> **WHAT TO DO**
a. Quote the waste article from "As human society" to "not treated properly.".
b. Shorten the paragraph of the waste article that begins "Moving on a bit" to one or two sentences, keeping its main facts.

> **EXCERPT PROVIDED**
Waste
Created | Updated Mar 7, 2008
No organism, no matter how simple, is 100% efficient. As it consumes resources, there is inevitably a certain amount of wastage. On occasions, even the dinosaurs probably left the odd stegosaurus leg or half-eaten fern to rot. Without the waste of our ancestors, we would not know nearly so much about how they lived and what they ate - any archaeologist worth his salt will be happy to come across an historic midden1 pit!
Moving on a bit, historians recount that when the walled cities of old came under attack, one of the first jobs to do before the pillaging hordes arrived would be to empty the defensive ditches that would have been filled with the refuse of the population in peacetime. Fairly obviously, this was a job for any prisoners or oppressed minorities that the town had hanging around.
As human society has developed, the waste produced by Homo sapiens has changed both in nature and in quantity - and not for the better. Despite their willingness to tuck into mouldy meat and manky vegetables, due to modern production, packaging and refrigeration techniques we probably waste less food than our ancestors. Nevertheless, we still throw away an incredible amount (and of course the packaging has to go somewhere), and the products we waste now are often not biodegradable2. It should be noted that in developed countries, biodegradable products are not always a good thing: it depends what is happening to the substance as it decomposes - what gases are coming off, etc. They can be hazardous if not treated properly.
What is the Problem with Waste?
The EU produces 1.3 billion tonnes of waste each year. In other words, 3.5 tonnes of refuse and liquid or solid waste per European citizen. It is estimated that 40 - 45 million tonnes of this are classed as hazardous, or particularly dangerous. Among other things it can be:
Ecotoxic, which causes damage to the environment.

(Records from a collection)

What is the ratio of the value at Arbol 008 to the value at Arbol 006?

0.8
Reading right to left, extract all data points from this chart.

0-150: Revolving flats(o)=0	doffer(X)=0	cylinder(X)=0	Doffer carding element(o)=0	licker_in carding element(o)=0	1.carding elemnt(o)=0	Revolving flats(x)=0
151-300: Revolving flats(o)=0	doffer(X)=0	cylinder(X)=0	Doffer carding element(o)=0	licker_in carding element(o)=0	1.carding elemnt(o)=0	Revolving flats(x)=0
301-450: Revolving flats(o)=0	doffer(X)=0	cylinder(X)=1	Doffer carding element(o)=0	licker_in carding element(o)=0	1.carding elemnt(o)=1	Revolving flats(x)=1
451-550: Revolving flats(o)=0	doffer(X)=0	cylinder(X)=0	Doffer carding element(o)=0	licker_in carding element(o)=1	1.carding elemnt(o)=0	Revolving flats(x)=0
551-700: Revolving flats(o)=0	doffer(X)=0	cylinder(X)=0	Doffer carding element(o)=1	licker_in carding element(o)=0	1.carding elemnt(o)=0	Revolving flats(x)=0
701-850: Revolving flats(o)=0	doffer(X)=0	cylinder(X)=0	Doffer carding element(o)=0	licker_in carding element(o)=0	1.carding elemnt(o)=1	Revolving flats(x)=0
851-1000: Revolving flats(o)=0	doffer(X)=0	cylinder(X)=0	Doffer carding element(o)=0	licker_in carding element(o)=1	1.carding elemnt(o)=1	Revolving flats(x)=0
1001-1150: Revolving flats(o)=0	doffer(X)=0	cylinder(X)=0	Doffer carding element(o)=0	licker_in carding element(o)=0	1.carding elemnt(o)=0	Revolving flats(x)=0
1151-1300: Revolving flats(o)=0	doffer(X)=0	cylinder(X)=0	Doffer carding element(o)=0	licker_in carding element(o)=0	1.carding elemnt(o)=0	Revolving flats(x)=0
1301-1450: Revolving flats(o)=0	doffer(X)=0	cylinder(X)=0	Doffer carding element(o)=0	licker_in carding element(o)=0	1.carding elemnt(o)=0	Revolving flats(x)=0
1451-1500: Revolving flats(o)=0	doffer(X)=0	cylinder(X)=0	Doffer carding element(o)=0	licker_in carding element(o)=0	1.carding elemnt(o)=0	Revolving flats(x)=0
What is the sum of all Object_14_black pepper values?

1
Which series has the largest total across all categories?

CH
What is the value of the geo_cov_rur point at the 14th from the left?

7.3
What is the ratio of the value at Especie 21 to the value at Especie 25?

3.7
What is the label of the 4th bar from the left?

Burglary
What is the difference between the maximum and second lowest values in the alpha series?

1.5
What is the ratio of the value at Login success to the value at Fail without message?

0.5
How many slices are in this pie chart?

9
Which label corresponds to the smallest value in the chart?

> **RESULTS IN ORDER**
a.
As human society has developed, the waste produced by Homo sapiens has changed both in nature and in quantity - and not for the better. Despite their willingness to tuck into mouldy meat and manky vegetables, due to modern production, packaging and refrigeration techniques we probably waste less food than our ancestors. Nevertheless, we still throw away an incredible amount (and of course the packaging has to go somewhere), and the products we waste now are often not biodegradable2. It should be noted that in developed countries, biodegradable products are not always a good thing: it depends what is happening to the substance as it decomposes - what gases are coming off, etc. They can be hazardous if not treated properly.

b. Historians say that when walled cities of old came under attack, one of the first jobs before the pillaging hordes arrived was emptying the defensive ditches. In peacetime those ditches were filled with the population's refuse, and the work fell to any prisoners or oppressed minorities the town had on hand.